Copy out every line of the data below word for word, in the same order.

Collected data:
>>>
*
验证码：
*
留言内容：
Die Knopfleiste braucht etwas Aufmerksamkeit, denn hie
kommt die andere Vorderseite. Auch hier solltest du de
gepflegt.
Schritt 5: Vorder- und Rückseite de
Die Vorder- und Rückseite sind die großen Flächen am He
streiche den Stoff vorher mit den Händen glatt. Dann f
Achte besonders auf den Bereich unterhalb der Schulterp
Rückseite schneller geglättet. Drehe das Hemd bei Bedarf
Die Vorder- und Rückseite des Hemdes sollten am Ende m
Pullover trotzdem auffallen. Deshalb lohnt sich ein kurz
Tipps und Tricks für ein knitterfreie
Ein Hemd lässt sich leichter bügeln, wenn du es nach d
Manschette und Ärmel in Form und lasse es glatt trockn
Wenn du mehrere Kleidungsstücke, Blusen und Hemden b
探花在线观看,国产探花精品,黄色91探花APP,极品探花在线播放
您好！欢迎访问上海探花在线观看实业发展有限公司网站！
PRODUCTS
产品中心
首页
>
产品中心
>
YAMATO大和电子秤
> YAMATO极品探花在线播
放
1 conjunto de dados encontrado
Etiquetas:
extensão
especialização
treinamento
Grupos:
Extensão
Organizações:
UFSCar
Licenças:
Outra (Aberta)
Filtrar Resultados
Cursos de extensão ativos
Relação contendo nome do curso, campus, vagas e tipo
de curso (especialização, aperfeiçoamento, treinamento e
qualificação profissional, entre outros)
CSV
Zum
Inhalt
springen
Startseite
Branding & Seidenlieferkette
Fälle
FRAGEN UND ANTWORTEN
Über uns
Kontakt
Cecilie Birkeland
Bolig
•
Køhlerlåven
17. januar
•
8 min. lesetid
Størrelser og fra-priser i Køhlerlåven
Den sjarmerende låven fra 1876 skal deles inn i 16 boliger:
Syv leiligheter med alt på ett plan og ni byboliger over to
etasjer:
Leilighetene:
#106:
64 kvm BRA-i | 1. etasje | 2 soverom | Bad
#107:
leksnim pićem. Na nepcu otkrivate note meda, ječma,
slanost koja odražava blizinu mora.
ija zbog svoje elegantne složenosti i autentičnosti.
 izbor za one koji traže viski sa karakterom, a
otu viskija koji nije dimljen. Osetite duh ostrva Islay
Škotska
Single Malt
<<<
EXPECTED OUTPUT =
*
验证码：
*
留言内容：
Die Knopfleiste braucht etwas Aufmerksamkeit, denn hie
kommt die andere Vorderseite. Auch hier solltest du de
gepflegt.
Schritt 5: Vorder- und Rückseite de
Die Vorder- und Rückseite sind die großen Flächen am He
streiche den Stoff vorher mit den Händen glatt. Dann f
Achte besonders auf den Bereich unterhalb der Schulterp
Rückseite schneller geglättet. Drehe das Hemd bei Bedarf
Die Vorder- und Rückseite des Hemdes sollten am Ende m
Pullover trotzdem auffallen. Deshalb lohnt sich ein kurz
Tipps und Tricks für ein knitterfreie
Ein Hemd lässt sich leichter bügeln, wenn du es nach d
Manschette und Ärmel in Form und lasse es glatt trockn
Wenn du mehrere Kleidungsstücke, Blusen und Hemden b
探花在线观看,国产探花精品,黄色91探花APP,极品探花在线播放
您好！欢迎访问上海探花在线观看实业发展有限公司网站！
PRODUCTS
产品中心
首页
>
产品中心
>
YAMATO大和电子秤
> YAMATO极品探花在线播
放
1 conjunto de dados encontrado
Etiquetas:
extensão
especialização
treinamento
Grupos:
Extensão
Organizações:
UFSCar
Licenças:
Outra (Aberta)
Filtrar Resultados
Cursos de extensão ativos
Relação contendo nome do curso, campus, vagas e tipo
de curso (especialização, aperfeiçoamento, treinamento e
qualificação profissional, entre outros)
CSV
Zum
Inhalt
springen
Startseite
Branding & Seidenlieferkette
Fälle
FRAGEN UND ANTWORTEN
Über uns
Kontakt
Cecilie Birkeland
Bolig
•
Køhlerlåven
17. januar
•
8 min. lesetid
Størrelser og fra-priser i Køhlerlåven
Den sjarmerende låven fra 1876 skal deles inn i 16 boliger:
Syv leiligheter med alt på ett plan og ni byboliger over to
etasjer:
Leilighetene:
#106:
64 kvm BRA-i | 1. etasje | 2 soverom | Bad
#107:
leksnim pićem. Na nepcu otkrivate note meda, ječma,
slanost koja odražava blizinu mora.
ija zbog svoje elegantne složenosti i autentičnosti.
 izbor za one koji traže viski sa karakterom, a
otu viskija koji nije dimljen. Osetite duh ostrva Islay
Škotska
Single Malt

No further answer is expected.